As you can imagine my friend was not very happy about this situation as he was advised the same as I was and his wife was even less than happy about risking being taken to a Saudi jail! With us both having similar problems we made inquiries through some of the contacts we had made in the kingdom and were put in touch with a shady character who said he could get us out of the country without problem over the bridge to Bahrain.
So we made the arrangements and agreed to meet this guy in the services as you drive onto the causeway on a Wednesday night when it was very busy. We waited there for over an hour as the guy was late, he answered no phone calls while we waited and we began to think we had made the journey there in vain.
Eventually he did turn up and said for us to follow him onto the bridge and stay directly behind him all the way through the first checkpoint. When you drive over the bridge from Saudi to Bahrain there are several checkpoints each one checking different things.
The first checkpoint is to ensure that the driver of the car is the owner (or has hired) of the car in question, once we had passed this checkpoint the guy got out of his car and swapped places with our driver. I should add at this point that our “fixer” spoke no English and we no Arabic so things were a little tense as we had no idea what he was going to do. My friend’s wife was very close to tears and so were the three young girls in the car who had picked up on their mothers nervousness.

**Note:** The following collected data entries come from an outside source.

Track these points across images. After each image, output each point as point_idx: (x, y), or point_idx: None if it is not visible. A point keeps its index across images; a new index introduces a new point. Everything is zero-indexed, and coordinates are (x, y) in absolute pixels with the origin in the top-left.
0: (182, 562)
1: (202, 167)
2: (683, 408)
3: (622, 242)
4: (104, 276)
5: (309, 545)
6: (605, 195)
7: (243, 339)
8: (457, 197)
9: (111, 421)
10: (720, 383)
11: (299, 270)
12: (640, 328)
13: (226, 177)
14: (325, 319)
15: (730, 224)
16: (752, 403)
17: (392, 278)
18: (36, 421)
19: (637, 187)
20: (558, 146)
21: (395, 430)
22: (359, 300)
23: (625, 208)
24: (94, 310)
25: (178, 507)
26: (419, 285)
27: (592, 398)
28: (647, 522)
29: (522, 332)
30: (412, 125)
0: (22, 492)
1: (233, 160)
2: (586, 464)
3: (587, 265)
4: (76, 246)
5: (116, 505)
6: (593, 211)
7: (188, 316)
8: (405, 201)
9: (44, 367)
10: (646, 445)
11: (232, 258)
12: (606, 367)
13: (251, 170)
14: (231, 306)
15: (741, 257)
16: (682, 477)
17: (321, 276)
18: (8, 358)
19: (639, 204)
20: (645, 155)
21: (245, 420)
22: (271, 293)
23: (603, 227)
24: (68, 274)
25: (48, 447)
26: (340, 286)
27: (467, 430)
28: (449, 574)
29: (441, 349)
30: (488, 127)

Wednesday night is about the busiest night to get across the bridge as many Saudis and expats want to cross to go to Bahrain for drinking and the many girls who “work” there. The queue therefore is huge and very slow moving, which made things even worse. After a few more yards our driver took a left between a set of buildings in the center of the causeway all the way through to the opposite side of the bridge and began to drive against the flow of traffic coming from Bahrain.
He stopped alongside another set of buildings about 50 yards from the last checkpoint coming from Bahrain. A security guard from the checkpoint walked down to our car and had a conversation with our driver. A box was handed over and then all of our passports which were then taken by this uniformed officer back to the checkpoint.
The passports were then returned after a tense wait of about 15 minutes and our driver took another small alleyway between the buildings to return to the other side of the bridge and back into the normal flow of traffic towards Bahrain. We then had to stop for my friend to fill out the forms to allow his wife and children to travel at the office just before the checkpoint where the passports and visas are checked. Women and children cannot travel without the permission of their husbands or fathers.
We then nervously approached the checkpoint and the passports were taken, briefly inspected and returned to us without problem and we continued into Bahrain without any problems looking forward to a very cold beer.
The passports had all been stamped to show that we had recently entered the kingdom and that we were within the time allowed for our visas, so unless someone really checked all of the dates and stamped in detail they would not notice any problem. Thus we were able to pass through and leave the kingdom, stressfuly but safely.
Saudi Arabia can be a difficult country in which to deal with problems however it is also a very corrupt country, with the right inquiries and enough cash you can always find someone that can solve your problems for you somehow such as finding a way how to escape Saudi Arabia.